Update: I was curious to see what the current behavior is. On my machine, running 10.6.4, using CFMutableString API's on an immutable CFString causes the immutable string to become essentially #"", which is at least better than what it did before (<= 10.5) and actually mutate the string. Definitely not the ideal solution, has that bitter real world taste to it where its only redeeming quality is that it is "the least worst solution".

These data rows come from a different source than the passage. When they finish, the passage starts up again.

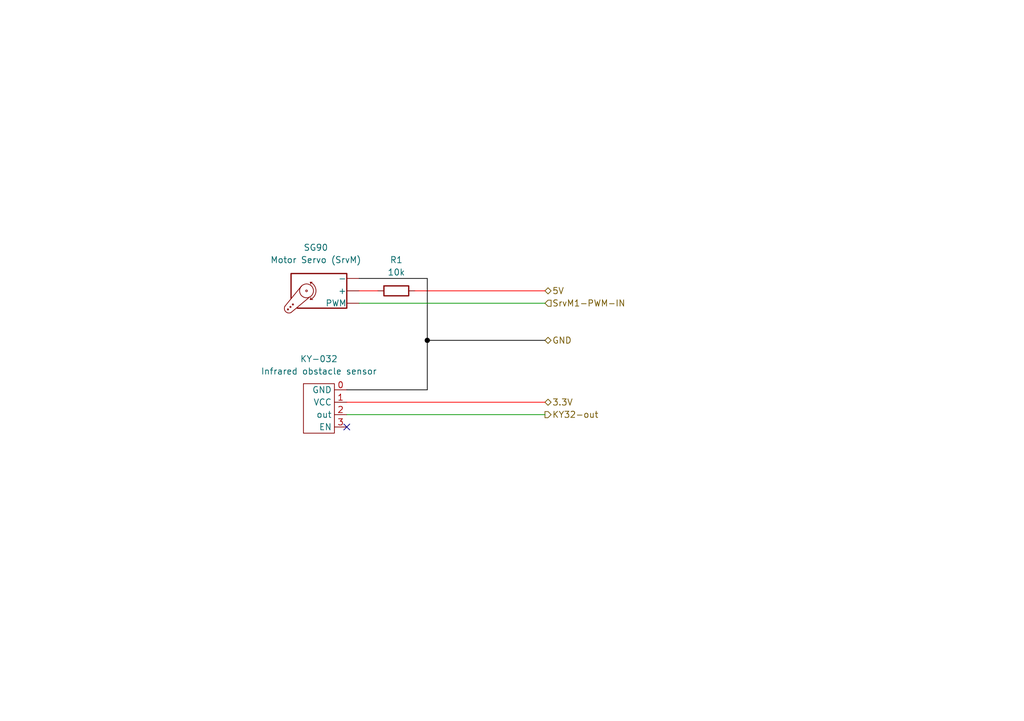
<source format=kicad_sch>
(kicad_sch
	(version 20231120)
	(generator "eeschema")
	(generator_version "8.0")
	(uuid "8cb1c7c3-d4ca-4021-87ba-65317df5aea4")
	(paper "A5")
	(title_block
		(title "Poubelle 0")
		(date "2024-05-21")
		(rev "0.0.1")
	)
	
	(junction
		(at 87.63 69.85)
		(diameter 0)
		(color 0 0 0 1)
		(uuid "c2b7324c-5c30-44ab-bb9b-38cf5e13e329")
	)
	(no_connect
		(at 71.12 87.63)
		(uuid "6c7b03a4-65d0-41a4-95a2-315bb1b47491")
	)
	(wire
		(pts
			(xy 87.63 57.15) (xy 73.66 57.15)
		)
		(stroke
			(width 0)
			(type default)
			(color 0 0 0 1)
		)
		(uuid "35eeddc2-dfc4-4ccb-96b3-87e8da8e8510")
	)
	(wire
		(pts
			(xy 85.09 59.69) (xy 111.76 59.69)
		)
		(stroke
			(width 0)
			(type default)
			(color 255 0 0 1)
		)
		(uuid "40e87256-4e9c-457c-94ad-5ea909ec642e")
	)
	(wire
		(pts
			(xy 73.66 59.69) (xy 77.47 59.69)
		)
		(stroke
			(width 0)
			(type default)
			(color 255 0 0 1)
		)
		(uuid "49132d8e-2359-4733-b8d8-c173433ae0be")
	)
	(wire
		(pts
			(xy 87.63 69.85) (xy 87.63 80.01)
		)
		(stroke
			(width 0)
			(type default)
			(color 0 0 0 1)
		)
		(uuid "67d8b99f-a409-4ad5-8014-35a61af80ebc")
	)
	(wire
		(pts
			(xy 71.12 85.09) (xy 111.76 85.09)
		)
		(stroke
			(width 0)
			(type default)
		)
		(uuid "6dd0763d-691b-4572-b11c-6ffa6d92d139")
	)
	(wire
		(pts
			(xy 71.12 82.55) (xy 111.76 82.55)
		)
		(stroke
			(width 0)
			(type default)
			(color 255 0 0 1)
		)
		(uuid "6e3cfb5c-f240-4003-b4eb-da36c9f26425")
	)
	(wire
		(pts
			(xy 71.12 80.01) (xy 87.63 80.01)
		)
		(stroke
			(width 0)
			(type default)
			(color 0 0 0 1)
		)
		(uuid "7064d647-1f47-4172-bad8-a4dee47e4456")
	)
	(wire
		(pts
			(xy 73.66 62.23) (xy 111.76 62.23)
		)
		(stroke
			(width 0)
			(type default)
		)
		(uuid "789d7287-6396-487e-a001-ce5340d8ad0f")
	)
	(wire
		(pts
			(xy 87.63 57.15) (xy 87.63 69.85)
		)
		(stroke
			(width 0)
			(type default)
			(color 0 0 0 1)
		)
		(uuid "eaa92b12-96f5-4f8b-9895-90cb7b8d4f60")
	)
	(wire
		(pts
			(xy 87.63 69.85) (xy 111.76 69.85)
		)
		(stroke
			(width 0)
			(type default)
			(color 0 0 0 1)
		)
		(uuid "f24f64d8-cd15-4a83-8d26-8c6f0240420b")
	)
	(hierarchical_label "5V"
		(shape bidirectional)
		(at 111.76 59.69 0)
		(fields_autoplaced yes)
		(effects
			(font
				(size 1.27 1.27)
			)
			(justify left)
		)
		(uuid "01d7a943-b013-4cc9-b906-b575c4acc19b")
	)
	(hierarchical_label "GND"
		(shape bidirectional)
		(at 111.76 69.85 0)
		(fields_autoplaced yes)
		(effects
			(font
				(size 1.27 1.27)
			)
			(justify left)
		)
		(uuid "29b1d270-2066-4c20-a89d-24f153b8812a")
	)
	(hierarchical_label "KY32-out"
		(shape output)
		(at 111.76 85.09 0)
		(fields_autoplaced yes)
		(effects
			(font
				(size 1.27 1.27)
			)
			(justify left)
		)
		(uuid "6ada44e2-fe10-4ffa-be5a-294c90722da0")
	)
	(hierarchical_label "3.3V"
		(shape bidirectional)
		(at 111.76 82.55 0)
		(fields_autoplaced yes)
		(effects
			(font
				(size 1.27 1.27)
			)
			(justify left)
		)
		(uuid "865743fa-d212-4fb9-8a9c-ee889f511067")
	)
	(hierarchical_label "SrvM1-PWM-IN"
		(shape input)
		(at 111.76 62.23 0)
		(fields_autoplaced yes)
		(effects
			(font
				(size 1.27 1.27)
			)
			(justify left)
		)
		(uuid "a30eda25-9e5c-4602-a397-0c918ff90787")
	)
	(symbol
		(lib_id "OrdureX:HC-SR04")
		(at 62.23 83.82 0)
		(unit 1)
		(exclude_from_sim no)
		(in_bom yes)
		(on_board yes)
		(dnp no)
		(fields_autoplaced yes)
		(uuid "6ae0cea0-846a-4158-b439-ae4b6527b0d2")
		(property "Reference" "KY-032"
			(at 65.405 73.66 0)
			(effects
				(font
					(size 1.27 1.27)
				)
			)
		)
		(property "Value" "Infrared obstacle sensor"
			(at 65.405 76.2 0)
			(effects
				(font
					(size 1.27 1.27)
				)
			)
		)
		(property "Footprint" ""
			(at 62.23 83.82 0)
			(effects
				(font
					(size 1.27 1.27)
				)
				(hide yes)
			)
		)
		(property "Datasheet" ""
			(at 62.23 83.82 0)
			(effects
				(font
					(size 1.27 1.27)
				)
				(hide yes)
			)
		)
		(property "Description" ""
			(at 62.23 83.82 0)
			(effects
				(font
					(size 1.27 1.27)
				)
				(hide yes)
			)
		)
		(pin "0"
			(uuid "dcb9263b-cb9c-40a7-b9c2-998c9de4f414")
		)
		(pin "3"
			(uuid "9b8b8353-552e-4747-aee0-4884ac5d02b7")
		)
		(pin "2"
			(uuid "6f14c592-0251-4f2b-bf7f-5561a449eaa7")
		)
		(pin "1"
			(uuid "b77148b0-041a-435c-83e5-76e3d85ed282")
		)
		(instances
			(project "ordurex-electronics"
				(path "/4aada830-7f7e-496e-b8b5-3ddacc9dfd0f/3a515843-82dd-49a8-b946-45f4832b2a6c"
					(reference "KY-032")
					(unit 1)
				)
			)
		)
	)
	(symbol
		(lib_id "Device:R")
		(at 81.28 59.69 90)
		(unit 1)
		(exclude_from_sim no)
		(in_bom yes)
		(on_board yes)
		(dnp no)
		(fields_autoplaced yes)
		(uuid "daeb944f-d046-4254-bbd2-5e3585bcee80")
		(property "Reference" "R1"
			(at 81.28 53.34 90)
			(effects
				(font
					(size 1.27 1.27)
				)
			)
		)
		(property "Value" "10k"
			(at 81.28 55.88 90)
			(effects
				(font
					(size 1.27 1.27)
				)
			)
		)
		(property "Footprint" ""
			(at 81.28 61.468 90)
			(effects
				(font
					(size 1.27 1.27)
				)
				(hide yes)
			)
		)
		(property "Datasheet" "~"
			(at 81.28 59.69 0)
			(effects
				(font
					(size 1.27 1.27)
				)
				(hide yes)
			)
		)
		(property "Description" "Resistor"
			(at 81.28 59.69 0)
			(effects
				(font
					(size 1.27 1.27)
				)
				(hide yes)
			)
		)
		(pin "1"
			(uuid "350bc3a6-d76f-4b04-add1-5a4a6d72b109")
		)
		(pin "2"
			(uuid "39c1a252-5692-4f70-b405-8646f4d11c00")
		)
		(instances
			(project "ordurex-electronics"
				(path "/4aada830-7f7e-496e-b8b5-3ddacc9dfd0f/3a515843-82dd-49a8-b946-45f4832b2a6c"
					(reference "R1")
					(unit 1)
				)
			)
		)
	)
	(symbol
		(lib_id "Motor:Motor_Servo")
		(at 66.04 59.69 180)
		(unit 1)
		(exclude_from_sim no)
		(in_bom yes)
		(on_board yes)
		(dnp no)
		(fields_autoplaced yes)
		(uuid "e2538cc2-533f-4e7f-b58c-9aee5919dd18")
		(property "Reference" "SG90"
			(at 64.7811 50.8 0)
			(effects
				(font
					(size 1.27 1.27)
				)
			)
		)
		(property "Value" "Motor Servo (SrvM)"
			(at 64.7811 53.34 0)
			(effects
				(font
					(size 1.27 1.27)
				)
			)
		)
		(property "Footprint" ""
			(at 66.04 54.864 0)
			(effects
				(font
					(size 1.27 1.27)
				)
				(hide yes)
			)
		)
		(property "Datasheet" "http://forums.parallax.com/uploads/attachments/46831/74481.png"
			(at 66.04 54.864 0)
			(effects
				(font
					(size 1.27 1.27)
				)
				(hide yes)
			)
		)
		(property "Description" "Servo Motor (Futaba, HiTec, JR connector)"
			(at 66.04 59.69 0)
			(effects
				(font
					(size 1.27 1.27)
				)
				(hide yes)
			)
		)
		(pin "1"
			(uuid "788fe67f-4dc9-49fe-a826-207fba40e294")
		)
		(pin "3"
			(uuid "c4b84098-ff2f-4007-88a3-c1c40350eaab")
		)
		(pin "2"
			(uuid "b7d81678-b127-4786-b1da-c7ebcdaaf355")
		)
		(instances
			(project "ordurex-electronics"
				(path "/4aada830-7f7e-496e-b8b5-3ddacc9dfd0f/3a515843-82dd-49a8-b946-45f4832b2a6c"
					(reference "SG90")
					(unit 1)
				)
			)
		)
	)
)
</source>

So remember, be careful in your assumptions! You can do it, but if you do, it's more important that you not do it wrong. :) Of course, a lot of "wrong" solutions will work, so the fact that things are working is not necessarily proof that you're doing it right. Good times!
Also, in a Duck Typed system it is often considered bad form, and possibly even a bug, to "look too closely at the type of an object". Objective-C is definitely a Duck Typed system and this unquestionably bleeds over in to Core Foundation due to the tight coupling of Toll-Free bridging. CFTypeRef is a direct manifestation of this Duck Type ambiguity, and depending heavily on the context, may be an explicit way of saying "You are not supposed to be looking too closely at the types".
If you want to find out what type a CFTypeRef is during development, you can use the following snippet.
printf("CFTypeRef type is: %s\n",CFStringGetCStringPtr(CFCopyTypeIDDescription(CFGetTypeID(myObjectRef)),kCFStringEncodingUTF8));
This will print a human readable name for the type so you know what it is. But Apple makes no guarantees that they'll keep these descriptions consistant so don't use this in production code. (As is the snippet will leak memory but you should only use it during development anyway so who cares).